Sales taxes are a regressive tax, meaning that they hurt the poor more than the rich. That’s because sales of goods and services are a larger proportion of the income of lower-income families.
Mitchell said that the sales tax hike is “temporary,” and that it would expire in 2031.
We’ve been in that movie before. There are no “temporary” taxes.
In 2017, voters were asked to consider a quarter-cent sales tax in Measure H to fund homeless services. That was supposed to be temporary, expiring in 2017.

That tax was just extended indefinitely last year in Measure A, which repealed Measure H, only to raise sales tax another half a percent, a net hike of 0.25%.
Mitchell argued that the county would pay more in the long run with no tax hike, because people who could not obtain “free” health care would develop bigger health problems over time. They would start showing up in emergency rooms, placing a bigger burden on the system.
That’s an argument for preventative care, but the Medi-Cal cuts aren’t just about preventative care.
The fact that the county wants to raise taxes for the general fund, rather than earmarking them specifically for health care, also raises suspicions.
Are the supervisors simply using health care as a ruse — threatening residents, in effect, by telling them people will die if they don’t agree to pay more taxes?

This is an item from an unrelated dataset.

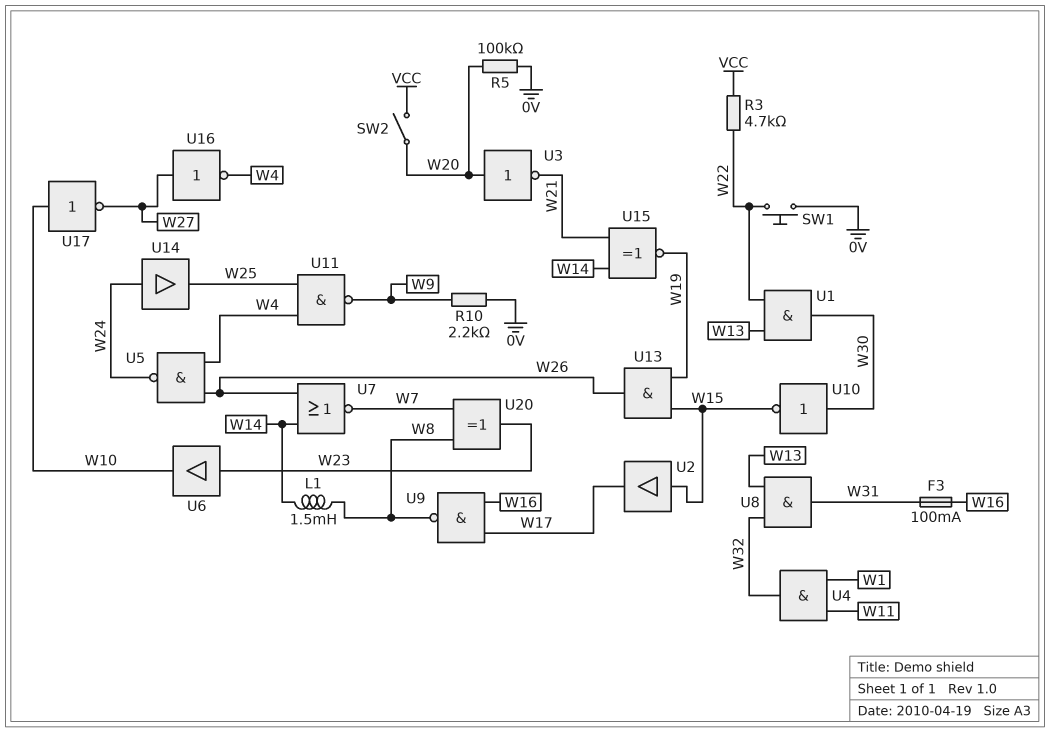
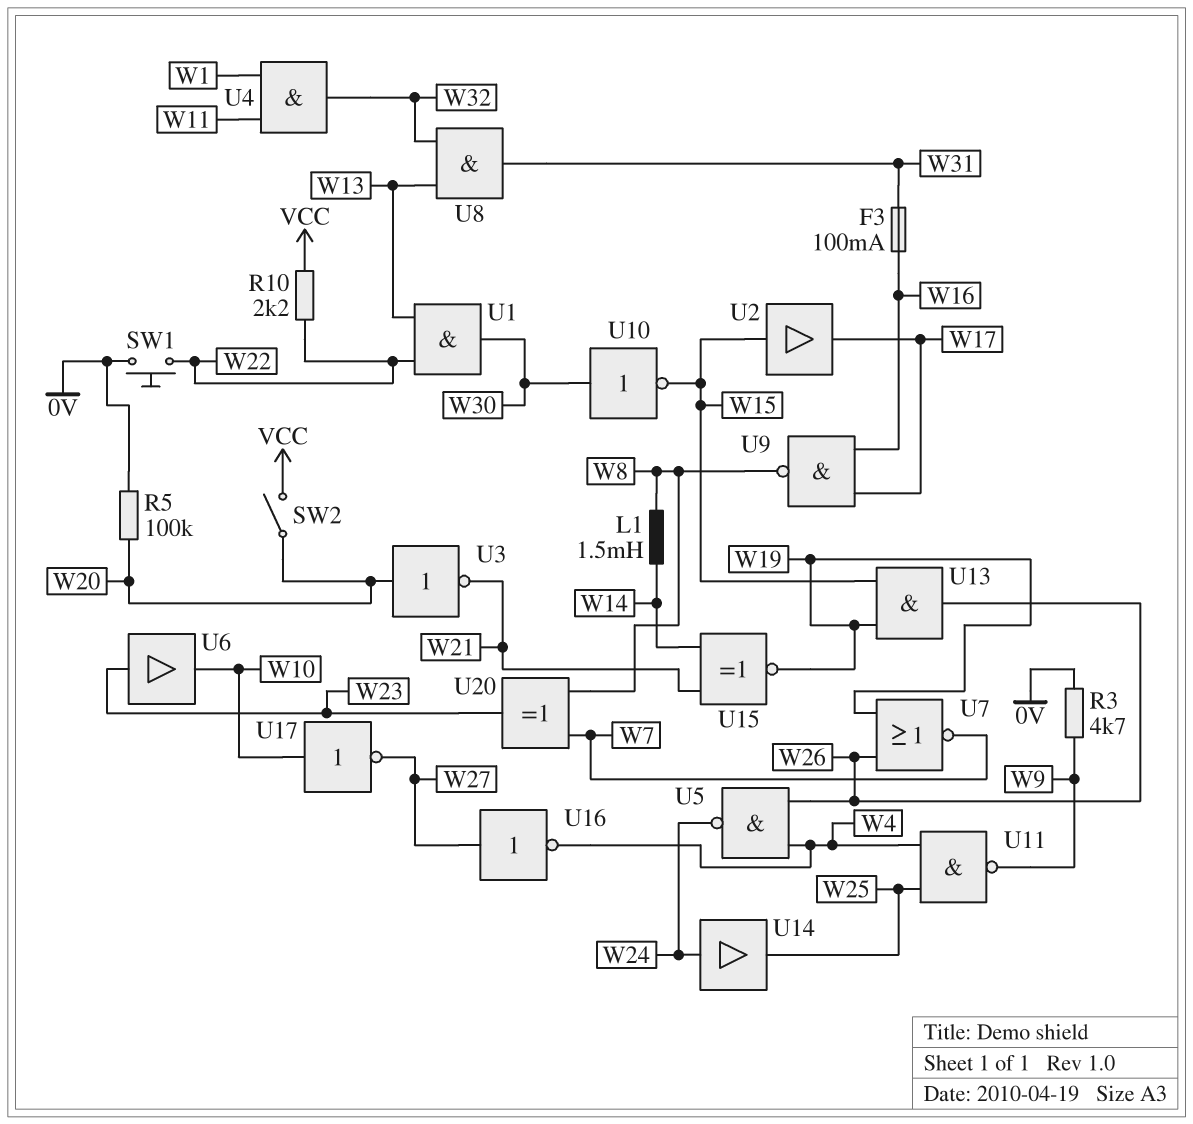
R3: 4.7k (VCC, W22) -> 4.7k (0V, W9)
R10: 2.2k (0V, W9) -> 2.2k (VCC, W22)
U7: NOR (in W14, in W26, out W7) -> NOR (in W19, in W26, out W7)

There’s rarely a discussion about how to cut spending, or how to spend more efficiently.
Our leaders simply treat residents as if we have an endless tolerance for more taxes, more fees, more regulations, and more bureaucracy.
Before voting on yet another tax increase, let’s see a proposal to spend the county’s existing budget more wisely.
With a budget close to $50 billion, there has to be room for maneuver.
County residents — especially the poorest — are already taxed to the limit.